Dieses sei einerseits leichter zugänglich für Whistleblower, die nicht unbedingt Mitarbeiter der betroffenen Gesellschaft sind (und somit grundsätzlich keinen Zugang zu einem konzerninternen Meldesystem haben). Andererseits könne ein lokales Meldesystem auf die nationale Umsetzung der Richtlinie (z. B. Fristen für die Eingangsbestätigung, finanzielle Anreize, ggf. persönliche Treffen) zugeschnitten werden. Dagegen spricht allerdings die Tatsache, dass ein lokales Meldesystem die Identifizierung eines Whistleblowers eher erleichtert, was geeignet ist, diese von Anzeigen abzuschrecken. 

Ob ein lokales Meldesystem im Vergleich zu einer zentralisierten Lösung auf Konzernebene tatsächlich effizienter ist, ist unklar.
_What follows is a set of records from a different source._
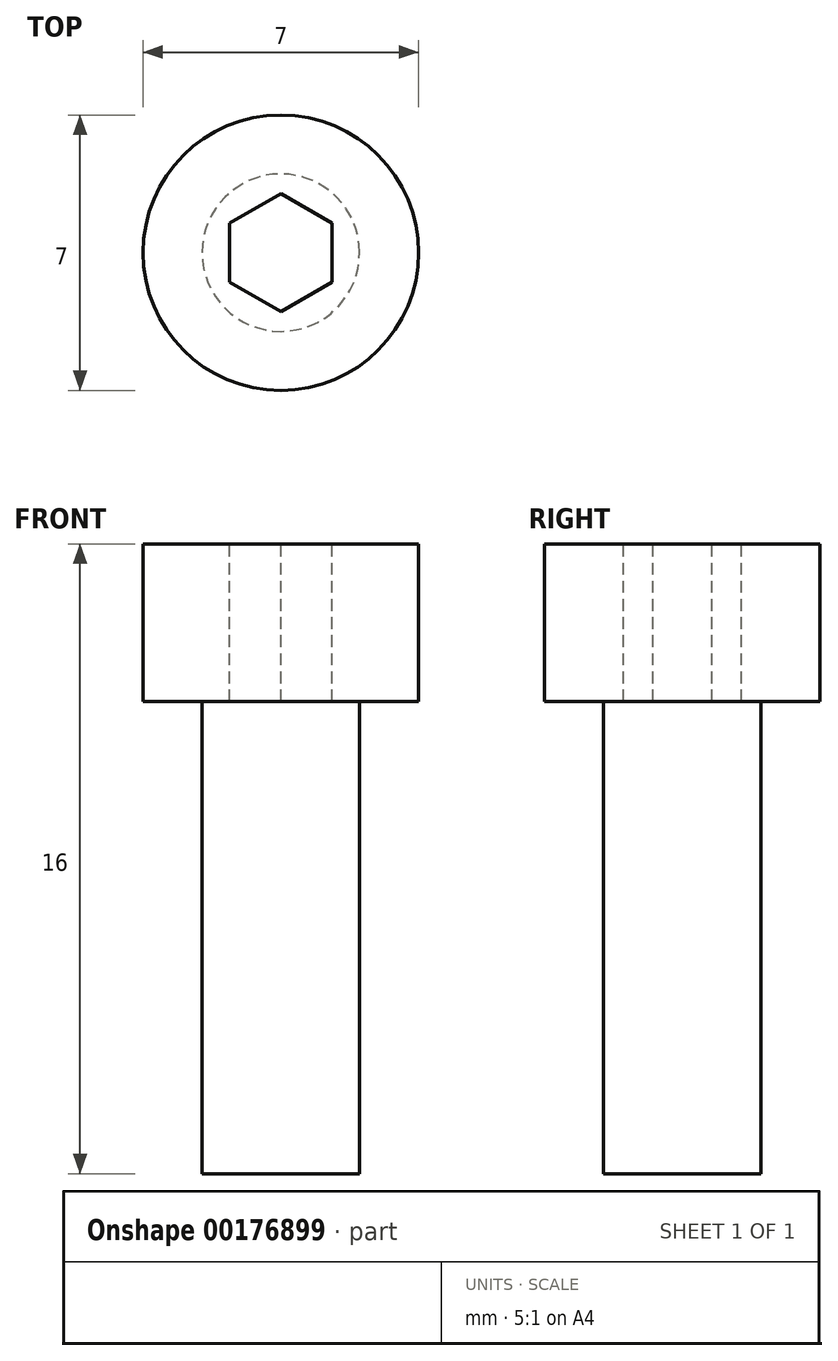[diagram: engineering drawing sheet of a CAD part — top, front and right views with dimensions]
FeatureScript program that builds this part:
annotation { "Feature Type Name" : "Feature", "Feature Type Description" : "" }
export const myFeature = defineFeature(function(context is Context, id is Id, definition is map)
    precondition{}
    {
        {
            var Q0;
            Q0=qCreatedBy(makeId("Top.planeOp"),FACE);
            var sketch = newSketch(context, id + "F0", { "sketchPlane" : qUnion([Q0])});
            skCircle(sketch, "E0", {"center": v(0, 0) * mm, "radius": 3.5 * mm});
            skCircle(sketch, "E1", {"center": v(0, 0) * mm, "radius": 2 * mm});
            skSolve(sketch);
        }
        {
            var Q0;
            Q0=makeQuery(id+"F0.imprint","IMPRINT",FACE,{"disambiguationData":[TD([[makeQuery(id+"F0.imprint","IMPRINT",EDGE,{"derivedFrom":sQuery(id+"F0.wireOp",EDGE,"E0")}),1.0]])]});
            var Q1;
            Q1=makeQuery(id+"F0.imprint","IMPRINT",FACE,{"disambiguationData":[TD([[makeQuery(id+"F0.imprint","IMPRINT",EDGE,{"derivedFrom":sQuery(id+"F0.wireOp",EDGE,"E1")}),1.0]])]});
            extrude(context, id + "F1", {"entities" : qUnion([Q0, Q1]), "depth" : 4 * mm});
        }
        {
            var Q0;
            Q0=makeQuery(id+"F0.imprint","IMPRINT",FACE,{"disambiguationData":[TD([[makeQuery(id+"F0.imprint","IMPRINT",EDGE,{"derivedFrom":sQuery(id+"F0.wireOp",EDGE,"E1")}),1.0]])]});
            extrude(context, id + "F2", {"entities" : qUnion([Q0]), "operationType" : NewBodyOperationType.ADD, "oppositeDirection" : true, "depth" : 12 * mm});
        }
        {
            var Q0;
            Q0=makeQuery(id+"F1.opExtrude","CAP_FACE",FACE,{"disambiguationData":[OSD([sQuery(id+"F0.wireOp",EDGE,"E0")])],"isStart":false});
            var sketch = newSketch(context, id + "F3", { "sketchPlane" : qUnion([Q0])});
            skCircle(sketch, "E2.cCircle", {"center": v(0, 0) * mm, "radius": 1.5 * mm, "construction": true});
            skLineSegment(sketch, "E2.0", {"start": v(0, -1.5) * mm, "end": v(-1.3, -0.75) * mm});
            skLineSegment(sketch, "E2.1", {"start": v(-1.3, -0.75) * mm, "end": v(-1.3, 0.75) * mm});
            skLineSegment(sketch, "E2.2", {"start": v(-1.3, 0.75) * mm, "end": v(0, 1.5) * mm});
            skLineSegment(sketch, "E2.3", {"start": v(0, 1.5) * mm, "end": v(1.3, 0.75) * mm});
            skLineSegment(sketch, "E2.4", {"start": v(1.3, 0.75) * mm, "end": v(1.3, -0.75) * mm});
            skLineSegment(sketch, "E2.5", {"start": v(1.3, -0.75) * mm, "end": v(0, -1.5) * mm});
            skSolve(sketch);
        }
        {
            var Q0;
            Q0=makeQuery(id+"F3.imprint","IMPRINT",FACE,{"disambiguationData":[TD([[makeQuery(id+"F3.imprint","IMPRINT",EDGE,{"derivedFrom":sQuery(id+"F3.wireOp",EDGE,"E2.0")}),-1.0]])]});
            var Q1;
            Q1=makeQuery(id+"F1.opExtrude","CAP_FACE",FACE,{"disambiguationData":[OSD([sQuery(id+"F0.wireOp",EDGE,"E0")])],"isStart":true});
            extrude(context, id + "F4", {"entities" : qUnion([Q0]), "operationType" : NewBodyOperationType.REMOVE, "endBound" : BoundingType.UP_TO_SURFACE, "oppositeDirection" : true, "endBoundEntityFace" : qUnion([Q1]), "depth" : 25 * mm});
        }
    });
Definitiv bewirkt dies allerdings erheblich erhöhte Personal- und Organisationskosten. Liegt die Kommission mit der Auslegung falsch und vertrauen Whistleblower keinen lokalen Meldesystemen, so werden sich diese eher an externe (behördliche) Stellen wenden, was das Image des Unternehmens deutlich schädigen kann. 

Vereinfachung für mittelgroße Unternehmen 

Unternehmen mit 50 bis 249 Mitarbeitern sollen (unabhängig von der Gruppe) aufgrund Art. 8 Abs. 6 der Whistleblower-Richtlinie dennoch über die Möglichkeit verfügen, einige Melde- und Untersuchungskapazitäten zusammenzulegen. 

Hierfür müssen sie gleichzeitig auch lokale Meldesysteme einführen, den Hinweisgeber darüber informieren, dass Anzeigen auf zentraler Ebene übersandt und geprüft werden, und diesem ein Widerspruchsrecht hiergegen einräumen. Sämtliche Maßnahmen zur Kommunikation mit dem Hinweisgeber, wie Statusverfolgung und Sanktionierung, müssen auf lokaler Ebene erfolgen.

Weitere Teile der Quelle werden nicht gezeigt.